**Instructions to follow**
Copy nothing but the lines from the opening of the entries through the line that contains "(147, 448) none -> [183,559,206,574] (iii)", exactly as written. Drop the pictures.

--- Information supplied Enclosed Below ---

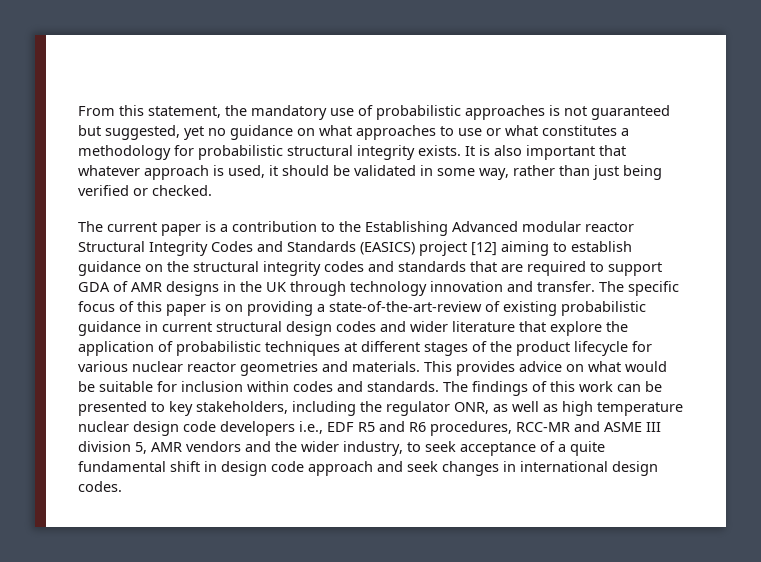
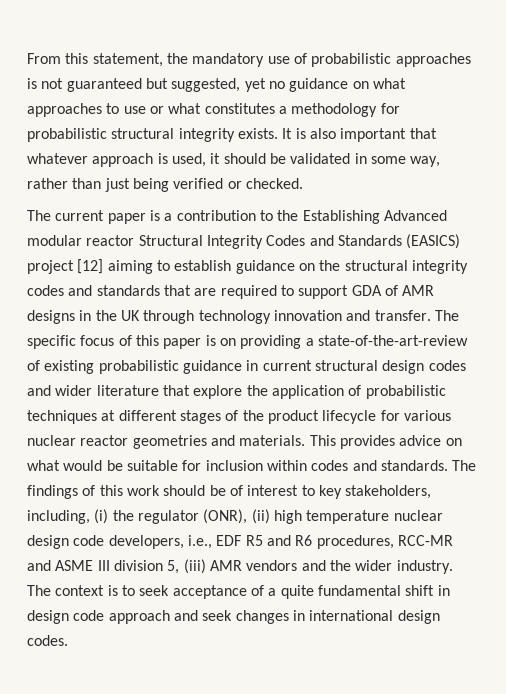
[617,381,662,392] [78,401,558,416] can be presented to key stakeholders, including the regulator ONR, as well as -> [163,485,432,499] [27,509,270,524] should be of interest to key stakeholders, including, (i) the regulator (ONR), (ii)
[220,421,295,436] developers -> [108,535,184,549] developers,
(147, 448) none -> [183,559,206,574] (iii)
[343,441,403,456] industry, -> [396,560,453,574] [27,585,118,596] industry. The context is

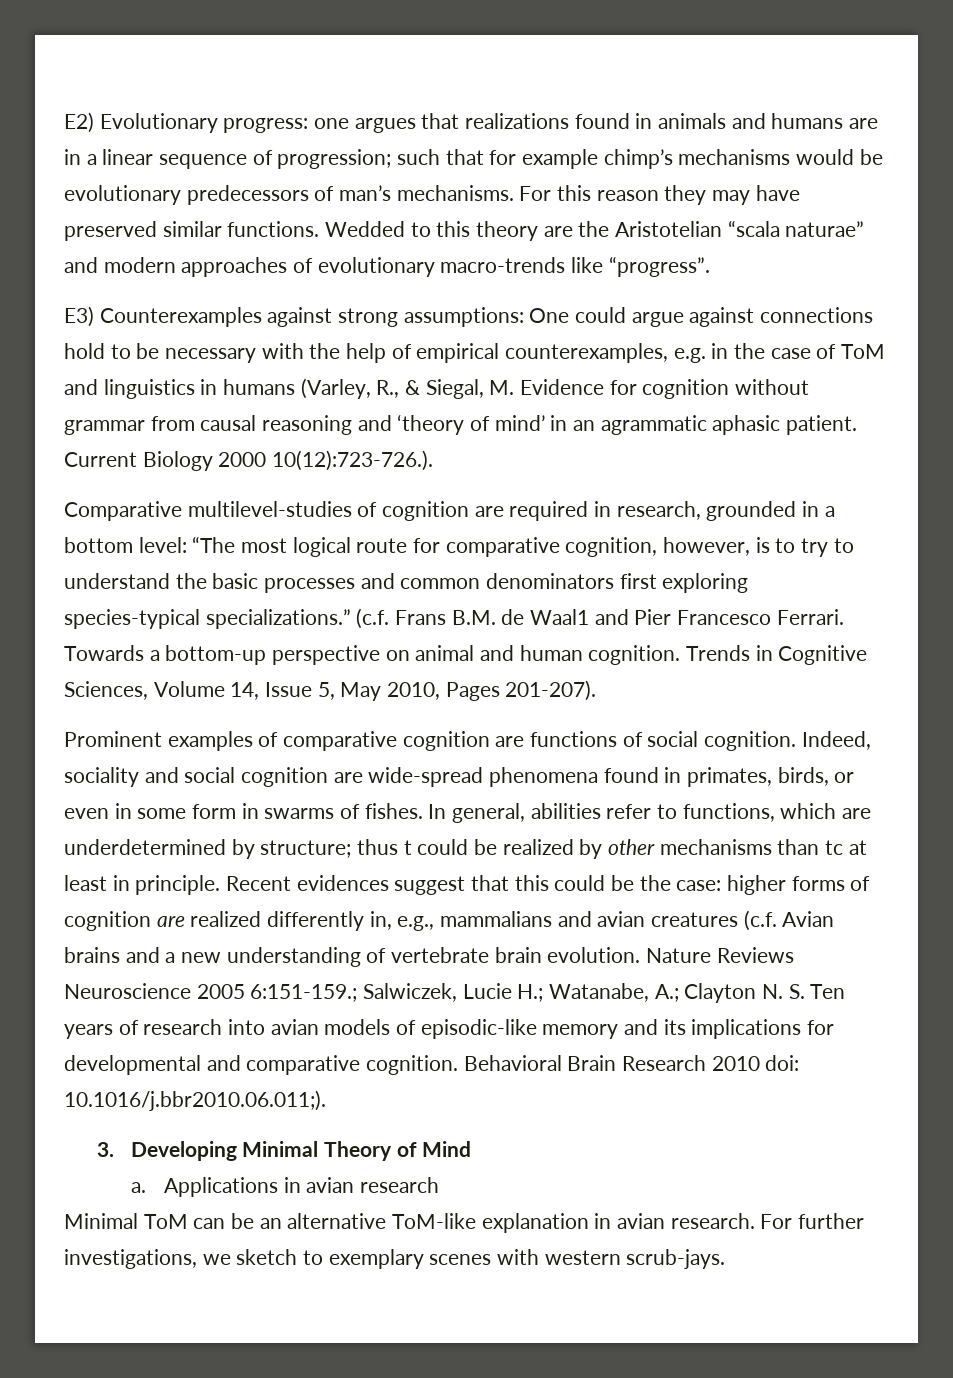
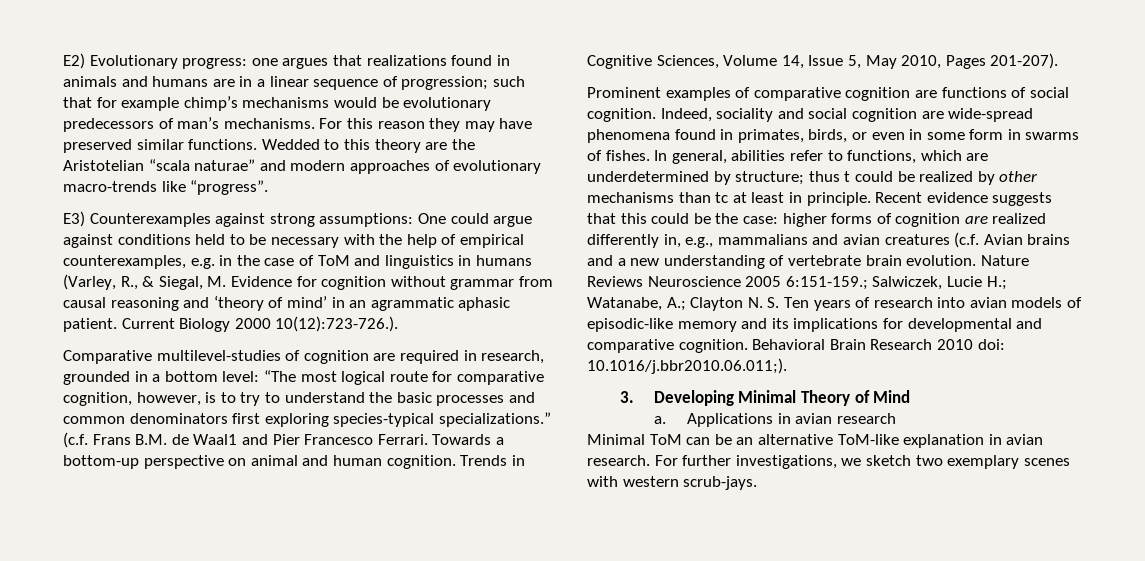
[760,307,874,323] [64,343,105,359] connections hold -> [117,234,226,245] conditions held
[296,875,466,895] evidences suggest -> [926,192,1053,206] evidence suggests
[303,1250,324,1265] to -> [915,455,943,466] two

--- End of Enclosed Information supplied ---

**Response for this exercise**
[617,381,662,392] [78,401,558,416] can be presented to key stakeholders, including the regulator ONR, as well as -> [163,485,432,499] [27,509,270,524] should be of interest to key stakeholders, including, (i) the regulator (ONR), (ii)
[220,421,295,436] developers -> [108,535,184,549] developers,
(147, 448) none -> [183,559,206,574] (iii)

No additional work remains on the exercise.